Mientras subía por las escaleras que conducían al club, oyó el estrépito que hacía el grupo de música filipino, acompañado esta vez por los chillidos de una mujer: la música y la voz estaban tres veces amplificados por los micrófonos hasta alcanzar un volumen enervante, justo el que les encanta a los chinos, que consideran que cuanto más alto está el sonido, mejor resulta la música.

Jaffe abrió la cortina de la entrada a la sala de baile. Al momento se le acercó una alta muchacha china con el rostro empolvado y ataviada con un vestido ceñido que realzaba su figura. Era Yu-lan, la esposa de Blackie Lee, que sonrió al reconocer a Jaffe.

—Nhan no ha llegado aún —dijo, acariciando con sus dedos delgados el brazo a Jaffe—. Pero no tardará.

Esta bienvenida relajó un poco a Jaffe. Entró en la sala de baile con Yu-lan. El local estaba lleno de gente, pero la iluminación era tan tenue, que resultaba imposible ver otra cosa que no fuera la silueta de las cabezas recortadas contra los focos del estrado.

Yu-lan lo condujo hasta una mesa situada en un rincón, lejos de la banda, y apartó una silla para él.

—Tout va bien? —preguntó sonriéndole. Siempre lo tuteaba.

—Ça va —respondió él, tomando asiento—. ¿Blackie está por aquí? Tomaré un whisky con hielo.

—Toute de suite —dijo ella.

Jaffe se dio cuenta de que a la muchacha le sorprendía el tono imperioso de su voz.

Se marchó, y Jaffe siguió allí sentado, con la mente entumecida por el violento sonido de la música, al que se sumaba la voz de la cantante. El poderío de sus pulmones resultaba estremecedor para los nervios de un occidental.

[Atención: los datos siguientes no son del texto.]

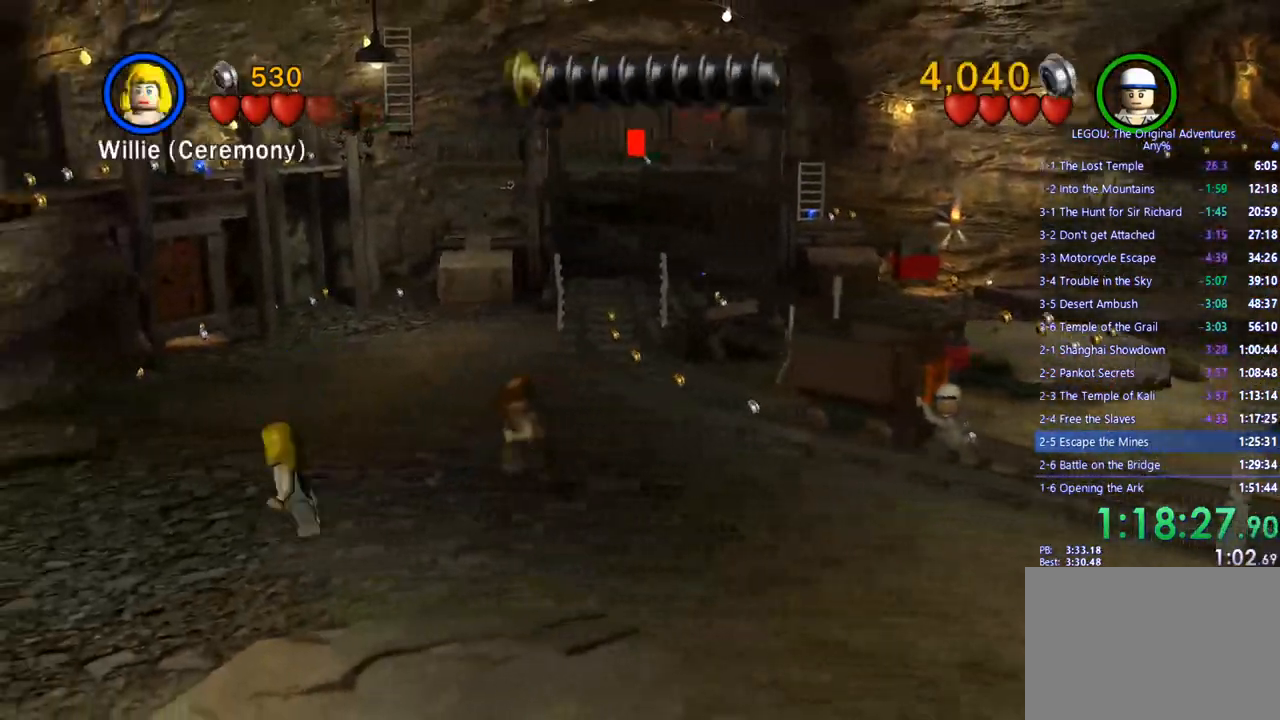
{"buttons": [], "left_stick": "left", "right_stick": "center", "events": []}
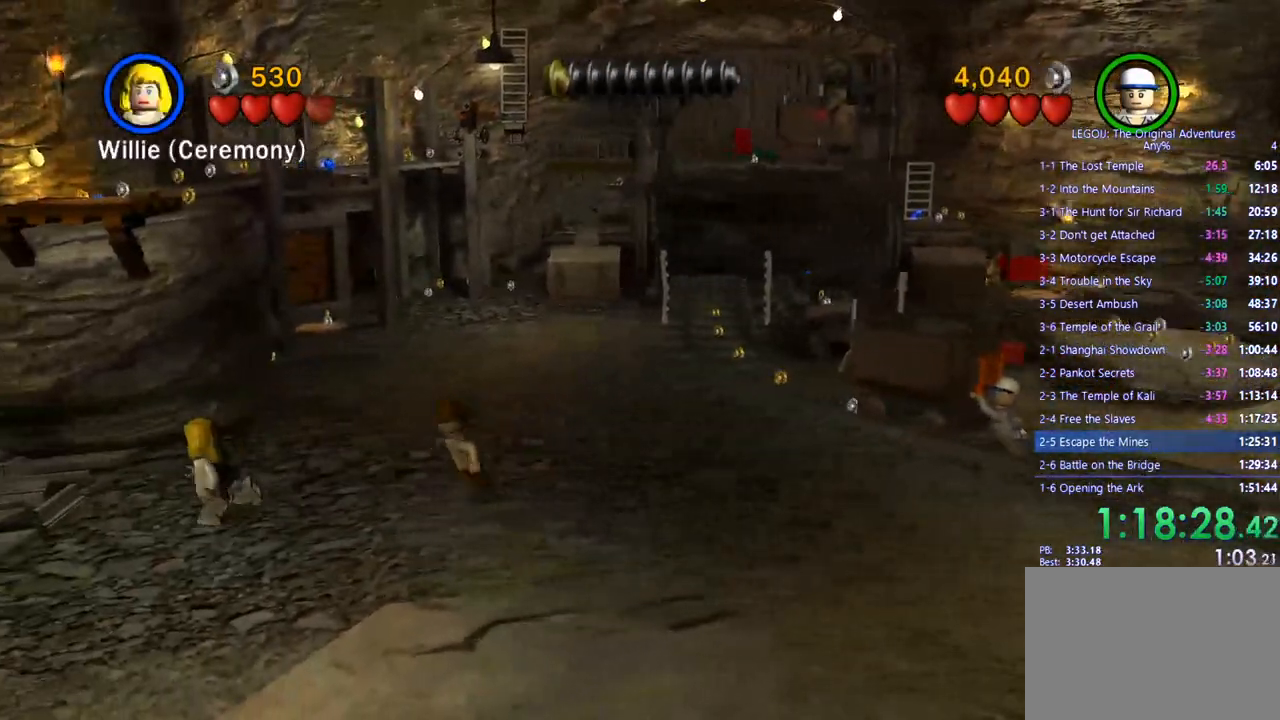
{"buttons": [], "left_stick": "left", "right_stick": "center", "events": [[217, "CROSS", "down"], [333, "CROSS", "up"]]}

A los pocos segundos, Blackie Lee emergió de entre las sombras y sentó su gordo corpachón sobre la silla vecina a la de Jaffe.

Blackie Lee era un hombre corpulento de treinta y seis años. Sus hombros anchos le daban un aspecto cuadrado, llevaba el cabello negro untado con loción y peinado con raya en medio, y su ancha cara amarillenta se mostraba impávida en los momentos de crisis.

A Blackie le bastó una penetrante mirada para comprender que Jaffe tenía problemas. Su mente, siempre alerta, se concentró en él. Jaffe le caía bien. Gastaba el dinero a manos llenas y nunca causaba problemas. Y a Blackie le convenía que a su local fueran clientes americanos que no causaran problemas.

—¿Qué contactos tiene en Hong Kong? —preguntó Jaffe de buenas a primeras.

El rostro de Blackie se mantuvo impasible, casi adormilado.

—¿En Hong Kong? —dijo—. En Hong Kong tengo muchos amigos. ¿A qué clase de contactos se refiere?

Jaffe se sintió como quien está al borde de una piscina y tiene que tirarse. ¿Podía confiar en aquel chino tan gordo?, se preguntó sin tener clara la respuesta.

Al verlo titubear, Blackie trató de ayudarlo:

—Además de mis muchos amigos, en Hong Kong también vive mi hermano.

Se produjo otra larga pausa. Blackie se hurgaba los dientes con un mondadientes de oro. Jaffe no dejaba de mirar hacia la atestada pista de baile. Trataba de decidir si podía confiar en Blackie o no. Finalmente, dijo:

—Ha surgido un problema. Es complicado y estrictamente confidencial. Es posible que un amigo vaya a necesitar un pasaporte falso.

Blackie levantó la cabeza de forma casi imperceptible, pero suficiente para clavarse la afilada punta del mondadientes en la encía.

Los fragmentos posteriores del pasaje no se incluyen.